O carro esporte de Quincas parou numa mansão afastada, localizada na Barra da Tijuca. Havia diversos carros luxuosos estacionados do lado de fora da enorme construção. Levegildo saiu do carro de Quincas com um mau pressentimento. Lembrou a risada demoníaca do sonho, mas não deixou seu sexto sentido (se é que ele existe) interferir em sua vida e foi em frente.
Quincas tocou a campainha e um homem alto, negro e com cara de poucos amigos abriu a porta para os dois branquelos com cabelos ralos.

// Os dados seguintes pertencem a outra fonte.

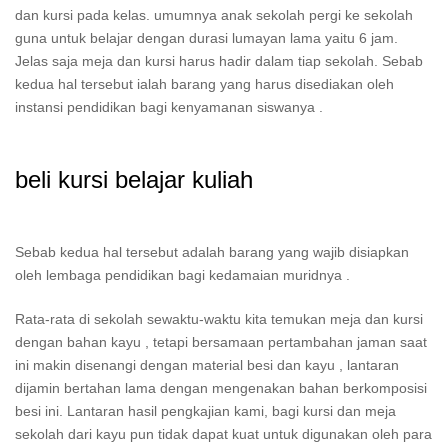
dan kursi pada kelas. umumnya anak sekolah pergi ke sekolah
guna untuk belajar dengan durasi lumayan lama yaitu 6 jam.
Jelas saja meja dan kursi harus hadir dalam tiap sekolah. Sebab
kedua hal tersebut ialah barang yang harus disediakan oleh
instansi pendidikan bagi kenyamanan siswanya .
beli kursi belajar kuliah
Sebab kedua hal tersebut adalah barang yang wajib disiapkan
oleh lembaga pendidikan bagi kedamaian muridnya .
Rata-rata di sekolah sewaktu-waktu kita temukan meja dan kursi
dengan bahan kayu , tetapi bersamaan pertambahan jaman saat
ini makin disenangi dengan material besi dan kayu , lantaran
dijamin bertahan lama dengan mengenakan bahan berkomposisi
besi ini. Lantaran hasil pengkajian kami, bagi kursi dan meja
sekolah dari kayu pun tidak dapat kuat untuk digunakan oleh para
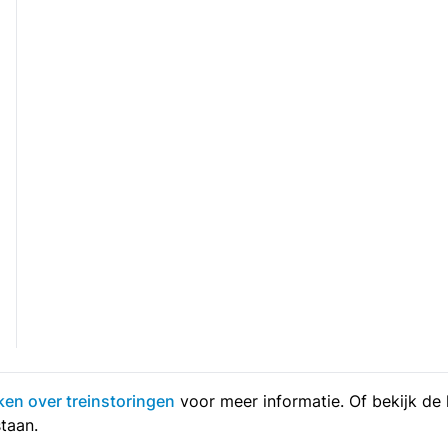
eken over treinstoringen
voor meer informatie. Of bekijk de 
taan.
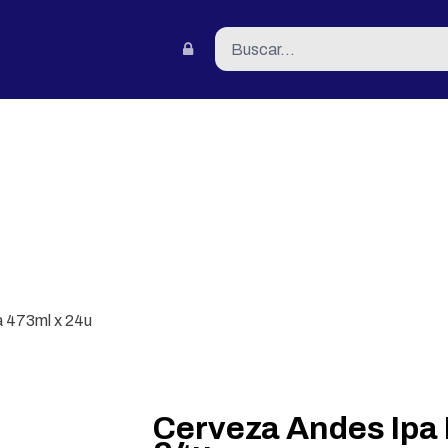
tacto
a 473ml x 24u
Cerveza Andes Ipa 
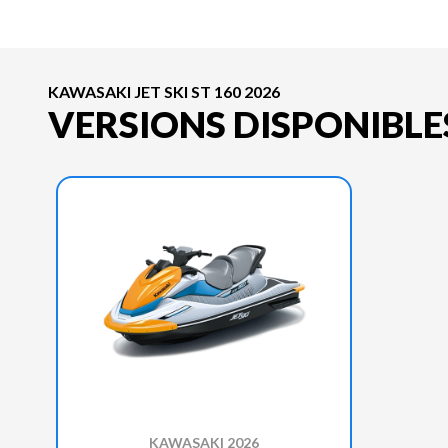
KAWASAKI JET SKI ST 160 2026
VERSIONS DISPONIBLE
KAWASAKI 2026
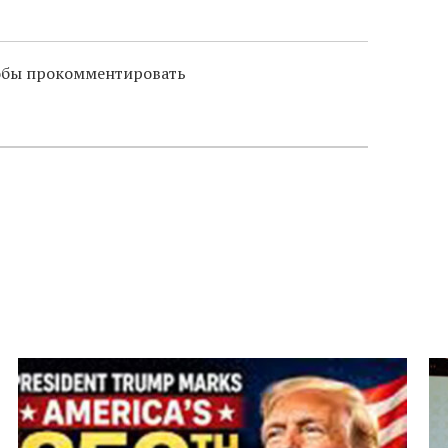
тобы прокомментировать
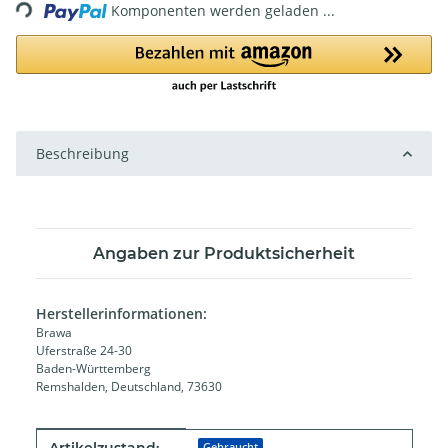
Komponenten werden geladen ...
Beschreibung
Angaben zur Produktsicherheit
Herstellerinformationen:
Brawa
Uferstraße 24-30
Baden-Württemberg
Remshalden, Deutschland, 73630
Produkteigenschaft
Wert
Gebraucht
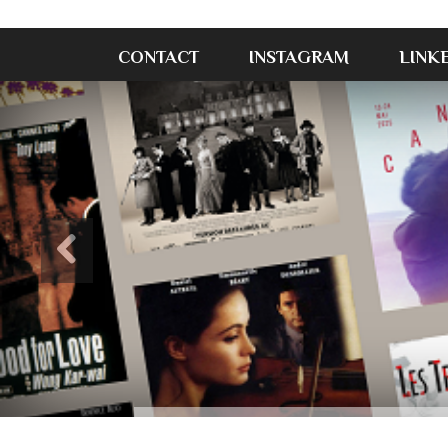
CONTACT
INSTAGRAM
LINK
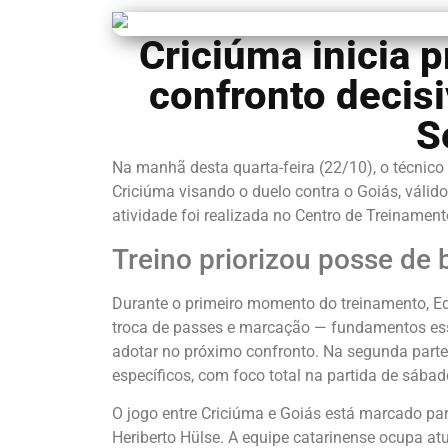
Criciúma inicia p
confronto decisi
S
Na manhã desta quarta-feira (22/10), o técnico 
Criciúma visando o duelo contra o Goiás, válid
atividade foi realizada no Centro de Treinamen
Treino priorizou posse de
Durante o primeiro momento do treinamento, Ed
troca de passes e marcação — fundamentos esse
adotar no próximo confronto. Na segunda parte 
específicos, com foco total na partida de sábad
O jogo entre Criciúma e Goiás está marcado par
Heriberto Hülse. A equipe catarinense ocupa atu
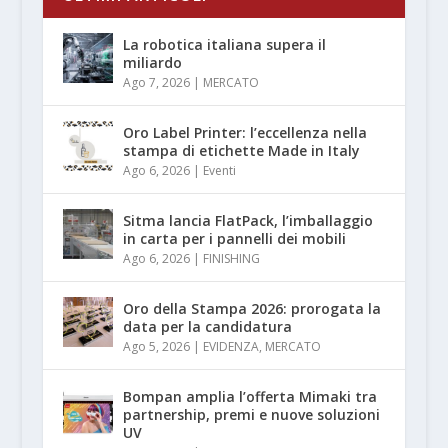
La robotica italiana supera il
miliardo
Ago 7, 2026
|
MERCATO
Oro Label Printer: l’eccellenza nella
stampa di etichette Made in Italy
Ago 6, 2026
|
Eventi
Sitma lancia FlatPack, l’imballaggio
in carta per i pannelli dei mobili
Ago 6, 2026
|
FINISHING
Oro della Stampa 2026: prorogata la
data per la candidatura
Ago 5, 2026
|
EVIDENZA
,
MERCATO
Bompan amplia l’offerta Mimaki tra
partnership, premi e nuove soluzioni
UV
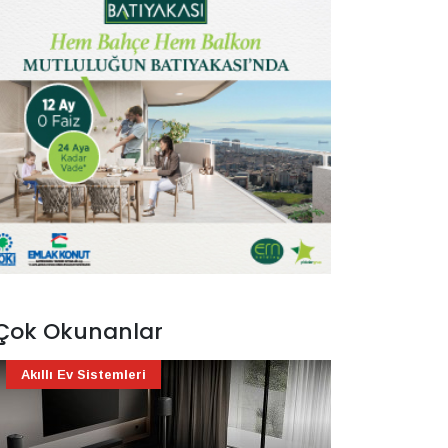
Çok Okunanlar
Akıllı Ev Sistemleri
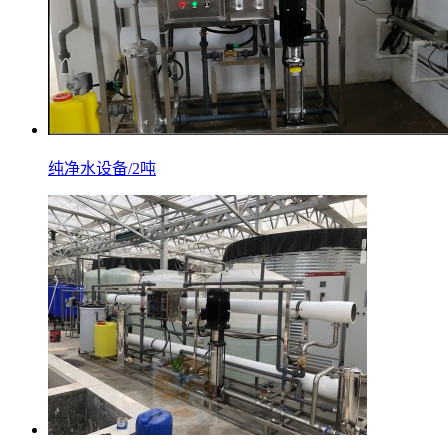
纯净水设备/2吨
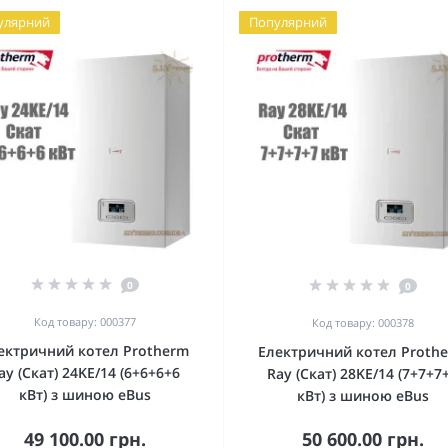
улярний
Популярний
0
0
Код товару: 000377
Код товару: 000378
ектричний котел Protherm
Електричний котел Proth
ay (Скат) 24KE/14 (6+6+6+6
Ray (Скат) 28KE/14 (7+7+7
кВт) з шиною eBus
кВт) з шиною eBus
49 100.00 грн.
50 600.00 грн.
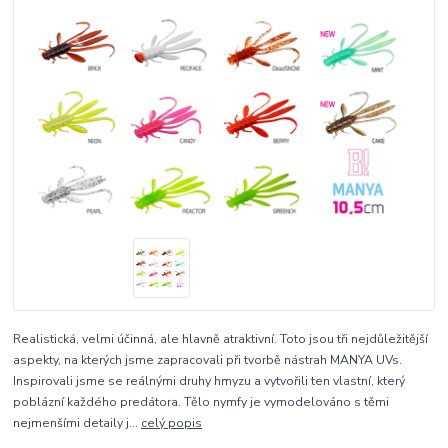
Realistická, velmi účinná, ale hlavně atraktivní. Toto jsou tři nejdůležitější
aspekty, na kterých jsme zapracovali při tvorbě nástrah MANYA UVs.
Inspirovali jsme se reálnými druhy hmyzu a vytvořili ten vlastní, který
poblázní každého predátora. Tělo nymfy je vymodelováno s těmi
nejmenšími detaily j...
celý popis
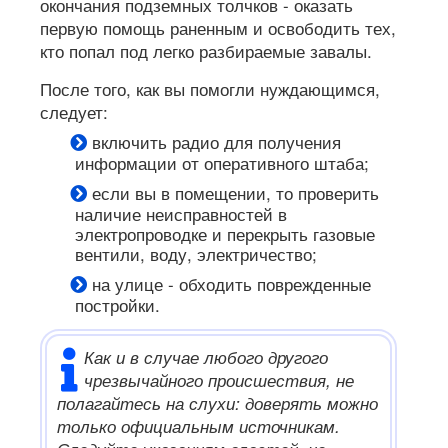
окончания подземных толчков - оказать
первую помощь раненным и освободить тех,
кто попал под легко разбираемые завалы.
После того, как вы помогли нуждающимся,
следует:
включить радио для получения
информации от оперативного штаба;
если вы в помещении, то проверить
наличие неисправностей в
электропроводке и перекрыть газовые
вентили, воду, электричество;
на улице - обходить поврежденные
постройки.
Как и в случае любого другого
чрезвычайного происшествия, не
полагайтесь на слухи: доверять можно
только официальным источникам.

Levegildo entrou desconfiado. Olhava em volta assustado e maravilhado. Nas paredes do imenso salão por onde passavam havia quadros e mais quadros de pintores famosos como Portinari, Degas, Monet e Di Cavalcanti. Esculturas lindas de mármore Carrara também ornamentavam o ambiente. Quincas parecia já conhecer o lugar, pois só olhava para frente, e sorria efusivamente como se estivesse indo a uma festa. Após alguns minutos de caminhada, Levegido e Quincas chegam a um salão ainda maior do que o anterior. Assim que Levegildo entra, escuta o clique da porta se fechando atrás dele. Era tarde demais para voltar. O advogado desempregado vê a sua frente cerca de cem homens usando capuzes pretos na cabeça e mantos vermelho-sangue cobrindo o corpo. Tremendo e suando frio Levegildo pergunta a Quincas quem são aqueles homens. Quincas não responde. Segue em direção a um homem alto e narigudo vestido de terno preto, a sua frente, e com ele pega um maço de dólares. O “amigo” de Levegildo sorri e sai apressado por uma porta no final do imenso salão sem sequer olhar para trás. Levegildo tenta correr até a porta por onde Quincas saiu, mas é contido por dois homens altos como girafas e fortes como rinocerontes. Os homens do salão colossal parecem pertencer a uma seita. Uma seita satânica. O advogado desempregado é amarrado pelos fanáticos e preso a um altar, em forma de cruz invertida, no centro do monumental salão. Levegildo compreende, então, o tipo de ajuda que o judas do Quincas lhe prometera: uma passagem para o outro mundo só de ida! Antevendo seu fim, Levegildo grita por socorro, se debate, esperneia, se borra e se mija todo, segundos antes do homem alto e narigudo cravar-lhe a faca em seu coração. Sacrificado ao deus dos fanáticos, Levegildo não terá mais problemas para se preocupar nesta vida, como prometera Quincas. Quem sabe na próxima?